La flamante ley de alquileres acaba de ofrecernos un ejemplo perfecto de una medida bien intencionada que produce exactamente el efecto contrario al buscado por el legislador. Pero este paradójico resultado no es nuevo: en la facultad, por ejemplo, enseñamos que rara vez el contribuyente de iure es el que termina efectivamente soportando la carga de un impuesto, porque por lo general busca eludirlo edosándoselo a otro, que algunas veces es su cliente y otras veces su proveedor.

Lo que subyace a la voluntad de los políticos y explica por qué hay 166 impuestos y 27556 leyes, contando solo las nacionales, es en buena medida el desconocimiento del rol del sistema de precios en la economía. ¿Para que sirven los precios? ¿De que dependen? ¿Qué efectos producen?

» **INFORMACIÓN REGISTRADA**

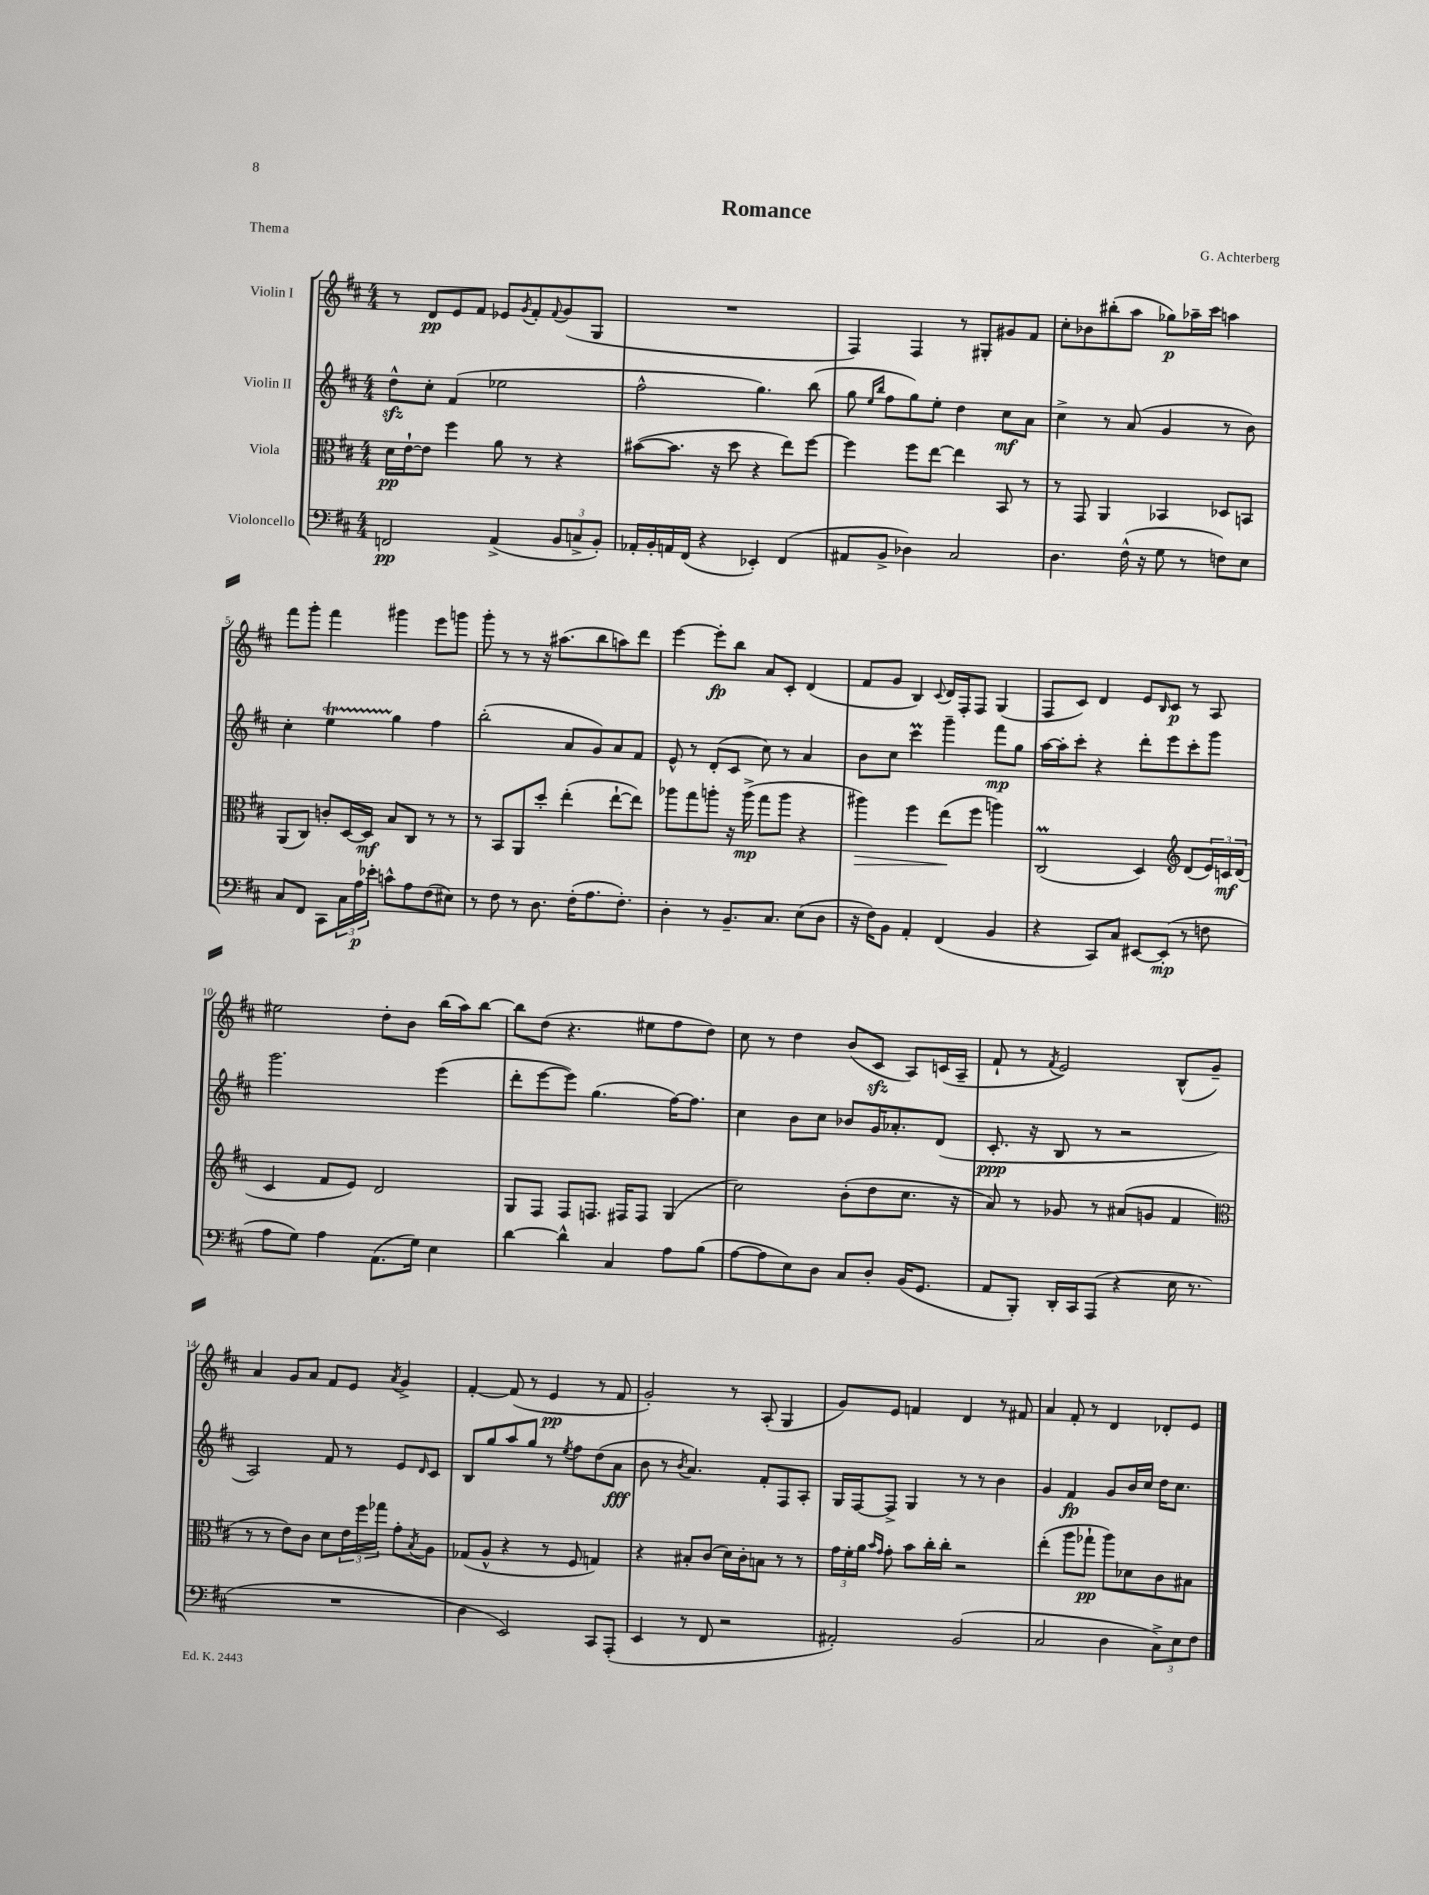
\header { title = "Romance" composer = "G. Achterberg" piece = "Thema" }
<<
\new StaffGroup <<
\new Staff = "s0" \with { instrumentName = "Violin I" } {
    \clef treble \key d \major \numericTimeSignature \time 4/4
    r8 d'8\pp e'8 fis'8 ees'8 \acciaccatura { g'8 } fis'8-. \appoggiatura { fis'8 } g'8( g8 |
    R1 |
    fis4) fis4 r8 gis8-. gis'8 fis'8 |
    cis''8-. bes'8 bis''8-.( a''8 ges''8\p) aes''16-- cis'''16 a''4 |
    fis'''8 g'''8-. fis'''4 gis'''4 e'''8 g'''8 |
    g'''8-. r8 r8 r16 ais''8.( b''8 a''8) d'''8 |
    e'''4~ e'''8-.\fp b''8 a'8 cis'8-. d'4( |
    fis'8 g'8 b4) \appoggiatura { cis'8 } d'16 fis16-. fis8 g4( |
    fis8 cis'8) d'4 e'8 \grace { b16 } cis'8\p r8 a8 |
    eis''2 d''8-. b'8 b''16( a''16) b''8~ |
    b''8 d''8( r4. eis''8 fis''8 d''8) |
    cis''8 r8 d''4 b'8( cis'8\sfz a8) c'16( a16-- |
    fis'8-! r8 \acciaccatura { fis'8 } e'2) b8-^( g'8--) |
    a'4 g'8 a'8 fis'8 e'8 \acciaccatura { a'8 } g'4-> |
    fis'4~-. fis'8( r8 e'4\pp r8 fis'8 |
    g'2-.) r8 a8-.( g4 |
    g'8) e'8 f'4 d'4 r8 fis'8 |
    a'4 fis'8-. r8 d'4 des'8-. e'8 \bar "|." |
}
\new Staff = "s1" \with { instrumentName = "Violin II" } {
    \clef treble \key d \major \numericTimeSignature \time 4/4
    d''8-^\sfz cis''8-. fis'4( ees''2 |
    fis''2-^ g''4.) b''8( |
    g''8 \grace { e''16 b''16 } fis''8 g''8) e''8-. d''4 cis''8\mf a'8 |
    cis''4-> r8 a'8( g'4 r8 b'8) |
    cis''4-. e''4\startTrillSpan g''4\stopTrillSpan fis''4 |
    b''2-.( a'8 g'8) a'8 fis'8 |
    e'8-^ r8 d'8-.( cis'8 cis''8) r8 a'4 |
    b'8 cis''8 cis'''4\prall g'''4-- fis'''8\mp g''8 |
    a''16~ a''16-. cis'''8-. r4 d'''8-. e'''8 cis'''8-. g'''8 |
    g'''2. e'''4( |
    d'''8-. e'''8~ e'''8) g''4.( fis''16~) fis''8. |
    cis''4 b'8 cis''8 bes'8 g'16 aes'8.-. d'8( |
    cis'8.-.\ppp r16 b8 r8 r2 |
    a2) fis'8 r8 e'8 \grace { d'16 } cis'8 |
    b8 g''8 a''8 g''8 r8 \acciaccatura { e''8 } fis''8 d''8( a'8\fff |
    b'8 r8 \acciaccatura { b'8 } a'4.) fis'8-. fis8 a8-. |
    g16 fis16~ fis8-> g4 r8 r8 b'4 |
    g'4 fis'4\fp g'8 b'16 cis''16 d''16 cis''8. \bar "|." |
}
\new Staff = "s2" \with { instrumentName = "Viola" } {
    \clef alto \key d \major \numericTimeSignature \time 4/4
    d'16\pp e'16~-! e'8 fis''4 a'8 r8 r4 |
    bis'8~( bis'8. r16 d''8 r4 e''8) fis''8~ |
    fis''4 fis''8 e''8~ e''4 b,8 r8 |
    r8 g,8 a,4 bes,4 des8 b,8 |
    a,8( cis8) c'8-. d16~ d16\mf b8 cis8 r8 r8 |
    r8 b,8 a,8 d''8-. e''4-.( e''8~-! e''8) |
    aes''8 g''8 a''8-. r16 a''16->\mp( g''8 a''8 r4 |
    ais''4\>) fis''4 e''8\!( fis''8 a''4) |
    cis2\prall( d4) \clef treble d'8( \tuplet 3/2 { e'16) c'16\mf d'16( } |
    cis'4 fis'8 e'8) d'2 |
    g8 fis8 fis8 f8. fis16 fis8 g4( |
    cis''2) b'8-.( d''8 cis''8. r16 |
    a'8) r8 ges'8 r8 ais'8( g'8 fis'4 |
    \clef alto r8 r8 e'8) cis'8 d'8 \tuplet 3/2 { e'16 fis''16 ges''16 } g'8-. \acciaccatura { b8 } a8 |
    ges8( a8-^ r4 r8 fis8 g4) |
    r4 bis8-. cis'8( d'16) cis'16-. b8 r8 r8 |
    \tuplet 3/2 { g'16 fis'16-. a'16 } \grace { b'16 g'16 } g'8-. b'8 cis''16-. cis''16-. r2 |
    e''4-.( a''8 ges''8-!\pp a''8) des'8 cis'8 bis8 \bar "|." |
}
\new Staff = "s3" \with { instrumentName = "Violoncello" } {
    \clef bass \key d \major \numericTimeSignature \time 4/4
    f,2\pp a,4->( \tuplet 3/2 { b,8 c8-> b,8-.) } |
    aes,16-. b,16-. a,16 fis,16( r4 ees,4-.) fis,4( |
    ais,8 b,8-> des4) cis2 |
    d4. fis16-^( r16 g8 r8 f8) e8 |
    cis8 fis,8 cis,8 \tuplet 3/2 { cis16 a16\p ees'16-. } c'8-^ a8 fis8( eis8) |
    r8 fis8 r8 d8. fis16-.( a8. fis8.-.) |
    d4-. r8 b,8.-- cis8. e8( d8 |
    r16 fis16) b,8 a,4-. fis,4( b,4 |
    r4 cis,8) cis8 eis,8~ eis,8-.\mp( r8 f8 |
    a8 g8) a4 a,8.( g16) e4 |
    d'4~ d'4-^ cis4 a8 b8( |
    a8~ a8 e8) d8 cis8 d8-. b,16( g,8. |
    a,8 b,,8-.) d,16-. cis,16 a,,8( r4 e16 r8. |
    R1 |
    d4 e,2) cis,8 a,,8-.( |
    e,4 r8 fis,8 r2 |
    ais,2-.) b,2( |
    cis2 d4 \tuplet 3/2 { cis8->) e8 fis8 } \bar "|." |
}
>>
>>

» **PROBLEMA PLANTEADO**
Reproduzca literalmente todo lo que va en el fragmento sobre la ley de alquileres desde "La flamante ley" hasta "veces su proveedor.". El listado no interviene en esta tarea.

» **RESULTADO CORRECTO**
La flamante ley de alquileres acaba de ofrecernos un ejemplo perfecto de una medida bien intencionada que produce exactamente el efecto contrario al buscado por el legislador. Pero este paradójico resultado no es nuevo: en la facultad, por ejemplo, enseñamos que rara vez el contribuyente de iure es el que termina efectivamente soportando la carga de un impuesto, porque por lo general busca eludirlo edosándoselo a otro, que algunas veces es su cliente y otras veces su proveedor.